페이지 본문:
──────────

DynaBERT: Dynamic BERT with Adaptive Width and Depth 리뷰

이 논문에서는 BERT, RoBERTa가 매우 좋은 성능을 보이지만, memory, computing power가 너무 많이 필요하므로 그를 압축해보는 방법을 제안한다. 아직 WIP인 논문이고, https://arxiv.org/abs/2004.04037가 링크이다. 화웨이에서 나온 논문이다.

Abstract

dynamic BERT Model 제안, width, depth 방향으로 dynamic함
Knowledge Distillation 방식으로 full BERT 모델을 width adaptive BERT로 학습한 뒤, width, depth 모두 adaptive하게 학습함

1. Introduction

기존의 Transformer-based model을 압축하거나, 추론 가속화를 시도한 방법론들:
몇몇 리서치에서 depth adaptive models도 충분한 의미가 있음을 증명
최근의 리서치는 width direction도 충분히 redundant함을 말하고 있음
- ex> Attention Head를 pruning해도 충분히 성능이 좋음
CNN에서 width, depth - adaptive하게 모델을 만들어낸 시도가 있었지만, BERT에 적용하긴 힘들다.
- Transformer 레이어 안의 Multi Head Attention과 Position wise Feed Forward Network 때문
Training 방법
- width adaptive BERT 학습 : attention heads랑 neuron 중 중요한 것들만 rewire한 뒤 distillation 진행
- adaptive BERT 학습 : width adaptive BERT에서 initialize한 뒤에 width, depth 둘 다 distillation

2.1. Transformer Layer

이거는 그냥 Transformer 설명임

2.2. Compression for Transformer/BERT

Low Rank Approximation
- weight matrix를 두 lower rank matrix의 곱으로 근사한다.
- ALBERT는 embedding layer를 근사
- Tensorized Transformer는 MHA 결과가 orthonormal base vectors로 표현 가능하다고 함 + multi-linear attention 사용
weight sharing
- Universal Transformer는 layer간 weight sharing
- Deep Equilibrium Model은 특정 레이어의 input, output이 같아지게 함 -> ??? 모르겠다 찾아보자
- ALBERT는 레이어간 parameter sharing이 network parameter를 안정적으로 만들게 해주고 좋은 성능을 얻는다고 함
- 근데 model size는 줄어도 inference는 안빠름
Distillation
- DistilBert는 soft logit이랑 hidden states distillation 시킴
- BERT PKD는 intermediate layer에 로스 줌
- Tiny BERT는 general distillation, task-specific distillation으로 나눠서 진행함
Quantizaiton
- QBERT는 second order information을 활용해 각 레이어별로 몇 비트를 할당할 지 정함
  - steeper curvature에는 더 많은 bit 할당
- Fully Quantized Transformer는 uniform min max quantization을 씀
- Q8BERT는 quantization aware training + symmetric 8 bit linear quantizatio 활용함
Pruing
- “Fine-tune BERT with sparse self-attention mechanism”이란 논문에서 sparse self attention을 사용
- “Compressing bert: Studying the effects of weight pruning on transfer learning”이란 논문에서 magnitude-based pruning 사용
- LayerDrop에서는 transformer layer들의 추론을 위해 structed dropout을 적용함
근데 이 방법들 대부분이 압축과 관련된 거고 Universal Transformer나 LayerDrop, Depth-adaptive transformer도 압축이랑 가속에 신경쓰기는 하나 depth direction뿐이다.

──────────

저장된 데이터 항목:

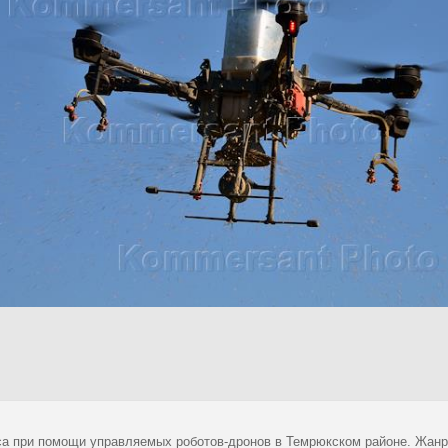
са при помощи управляемых роботов-дронов в Темрюкском районе. Жан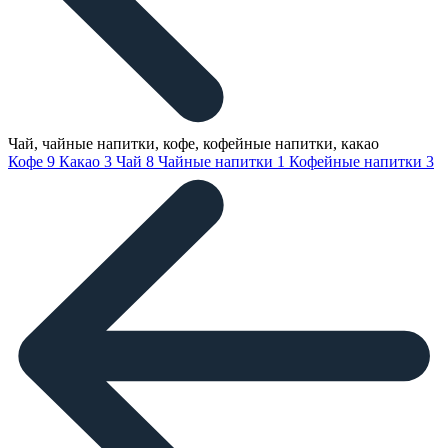
Чай, чайные напитки, кофе, кофейные напитки, какао
Кофе
9
Какао
3
Чай
8
Чайные напитки
1
Кофейные напитки
3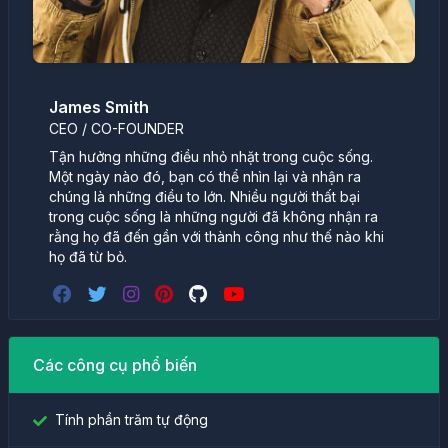
James Smith
CEO / CO-FOUNDER
Tận hưởng những điều nhỏ nhặt trong cuộc sống.
Một ngày nào đó, bạn có thể nhìn lại và nhận ra
chúng là những điều to lớn. Nhiều người thất bại
trong cuộc sống là những người đã không nhận ra
rằng họ đã đến gần với thành công như thế nào khi
họ đã từ bỏ.
Các công cụ phổ biến
Tính phần trăm tự động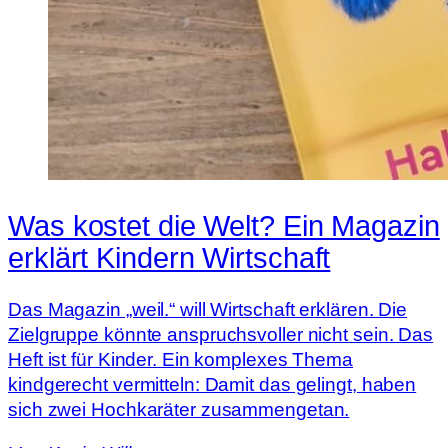
Was kostet die Welt? Ein Magazin
erklärt Kindern Wirtschaft
Das Magazin „weil.“ will Wirtschaft erklären. Die
Zielgruppe könnte anspruchsvoller nicht sein. Das
Heft ist für Kinder. Ein komplexes Thema
kindgerecht vermitteln: Damit das gelingt, haben
sich zwei Hochkaräter zusammengetan.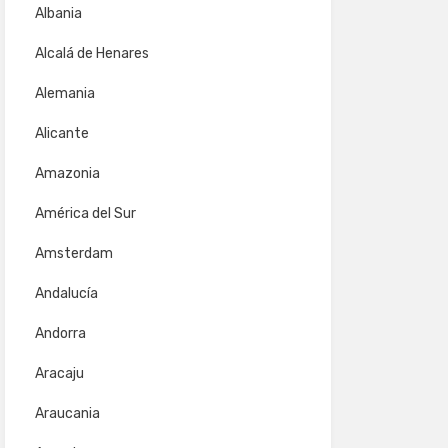
Albania
Alcalá de Henares
Alemania
Alicante
Amazonia
América del Sur
Amsterdam
Andalucía
Andorra
Aracaju
Araucania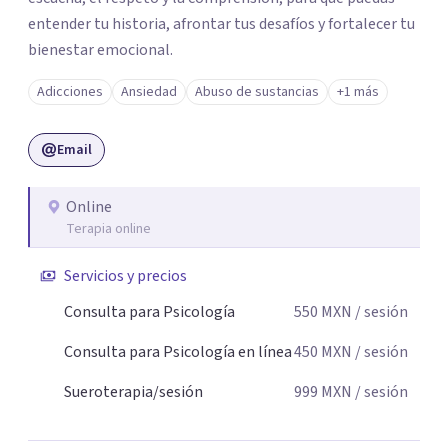
entender tu historia, afrontar tus desafíos y fortalecer tu
bienestar emocional.
Adicciones
Ansiedad
Abuso de sustancias
+1 más
Email
Online
Terapia online
Servicios y precios
Consulta para Psicología
550
MXN
/ sesión
Consulta para Psicología en línea
450
MXN
/ sesión
Sueroterapia/sesión
999
MXN
/ sesión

──────────

풀어 볼 문제:
• A. DynaBERT 리뷰에서 "이 논문에서는 BERT, RoBERTa가"부터 "화웨이에서 나온 논문이다."까지를 한 글자도 바꾸지 않고 인용해 주시겠어요?
• B. DynaBERT 리뷰에서 "이 논문에서는 BERT, RoBERTa가"로 시작하는 단락을 주요 사실만 남겨 짧은 목록으로 정리해 주시겠어요?
이 기록은 참고할 필요가 없습니다.

답안 모음:
• A.
이 논문에서는 BERT, RoBERTa가 매우 좋은 성능을 보이지만, memory, computing power가 너무 많이 필요하므로 그를 압축해보는 방법을 제안한다. 아직 WIP인 논문이고, https://arxiv.org/abs/2004.04037가 링크이다. 화웨이에서 나온 논문이다.

• B.
- BERT와 RoBERTa는 성능이 매우 좋지만 memory와 computing power가 너무 많이 필요해, 이를 압축하는 방법을 제안한다.
- 아직 WIP인 논문이다.
- 링크: https://arxiv.org/abs/2004.04037
- 화웨이에서 나온 논문이다.